Masalah Kecanduan Alkohol

SehatFresh.com – Alkoholisme yang juga dikenal sebagai kecanduan alkohol atau gangguan penggunaan alkohol, terjadi ketika seseorang minum terlalu banyak alkohol sehingga menyebabkan tubuhnya menjadi ketergantungan. Ketika ini terjadi, alkohol menjadi hal yang paling penting dalam hidup pecandunya. Tidak semua pengguna alkohol menjadi pecandu alkohol, tapi ini merupakan faktor risiko potensial. Seringkali, alkoholisme berkembang tiba-tiba dalam menanggapi perubahan stres kehidupan.

Memiliki teman dekat yang sering “minum” bisa sangat memberi pengaruh pada kebiasaan Anda minum alkohol. Cara minum alkohol yang ditampilkan secara glamor di berbagai media secara tidak langsung juga memberi pengaruh bahwa tidak masalah bila banyak minum alkohol. Bagi remaja, pengaruh orang tua, dan teman sebaya menjadi faktor risiko potensial yang bisa membuat mereka menjadi pecandu alkohol.

Beberapa orang mungkin minum alkohol hingga menyebabkan masalah, tapi mereka tidak secara fisik tergantung pada alkohol. Kondisi semacam ini disebut sebagai penyalahgunaan alkohol. Orang dengan kecanduan alkohol akan terus minum tanpa peduli konsekuensi yang akan ia tanggung nantinya.
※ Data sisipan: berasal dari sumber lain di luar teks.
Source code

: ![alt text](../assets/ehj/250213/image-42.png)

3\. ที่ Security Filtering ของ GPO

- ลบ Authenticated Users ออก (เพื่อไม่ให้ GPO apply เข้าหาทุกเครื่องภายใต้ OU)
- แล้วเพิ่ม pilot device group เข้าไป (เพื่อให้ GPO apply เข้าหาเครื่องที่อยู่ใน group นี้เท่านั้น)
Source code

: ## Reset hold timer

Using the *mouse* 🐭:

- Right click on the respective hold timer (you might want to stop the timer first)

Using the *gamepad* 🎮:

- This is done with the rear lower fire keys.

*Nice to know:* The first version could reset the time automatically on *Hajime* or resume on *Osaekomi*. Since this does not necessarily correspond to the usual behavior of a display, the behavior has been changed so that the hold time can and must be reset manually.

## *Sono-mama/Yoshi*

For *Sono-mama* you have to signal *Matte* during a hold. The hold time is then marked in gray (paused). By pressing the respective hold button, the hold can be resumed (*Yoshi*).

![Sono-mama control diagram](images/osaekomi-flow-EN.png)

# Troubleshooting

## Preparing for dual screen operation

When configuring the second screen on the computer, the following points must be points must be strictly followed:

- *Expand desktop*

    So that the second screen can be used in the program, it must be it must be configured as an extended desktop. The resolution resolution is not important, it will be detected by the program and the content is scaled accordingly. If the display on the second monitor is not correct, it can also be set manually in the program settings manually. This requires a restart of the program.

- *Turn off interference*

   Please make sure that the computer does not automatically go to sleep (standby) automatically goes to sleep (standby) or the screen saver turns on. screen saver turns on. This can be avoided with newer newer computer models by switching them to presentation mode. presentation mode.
Mereka mungkin tahu bahwa alkohol berdampak negatif pada kehidupan mereka, tetapi ini tidak cukup menjadi alasan untuk membuat mereka berhenti minum.

Ketergantungan alkohol terjadi ketika Anda minum terlalu banyak sehingga terjadi perubahan kimia di otak. Perubahan ini meningkatkan perasaan menyenangkan ketika minum alkohol, sehingga membuat Anda ingin minum lebih sering. Alkoholisme biasanya berkembang secara bertahap dari waktu ke waktu. Ketergantungan terhadap alkohol dapat menyebabkan Anda kehilangan kendali untuk berhenti minum. Orang yang kecanduan alkohol menjadi tidak bisa jauh dari alkohol, terus minum meskipun sudah mengalami banyak masalah akibat alkohol, serta merasa sangat menderita apabila tidak minum atau dijauhkan dari alkohol.

Alkoholisme dan penyalahgunaan alkohol dapat memengaruhi semua aspek kehidupan. Penggunaan alkohol jangka panjang dapat menyebabkan komplikasi kesehatan yang serius, memengaruhi hampir setiap organ dalam tubuh, termasuk otak. Selain itu, alkoholisme juga dapat merusak stabilitas emosional, keuangan, karier, dan kemampuan dalam membangun dan mempertahankan hubungan dengan orang lain. Alkoholisme dan penyalahgunaan alkohol juga dapat berdampak pada keluarga, teman dan orang-orang sekitar.

Sedikit alkohol, dikatakan oleh sejumlah ahli medis, mungkin bermanfaat bagi jantung, tapi jika terlalu banyak jelas akan menjadi racun, terutama pada hati. Pasalnya, hati adalah organ yang memetabolisme alkohol. Bagi Anda yang suka minum alkohol, penting untuk mengetahui dan memahami batasan jumlah alkohol yang bisa ditolerir oleh tubuh agar tidak membahayakan kesehatan. Berbagai sumber mendefinisikan 20 gram alkohol murni (2 takaran standar) bagi pria, dan 10 gram (1 takaran) bagi wanita per hari, adalah batasan aman untuk konsumsi alkohol.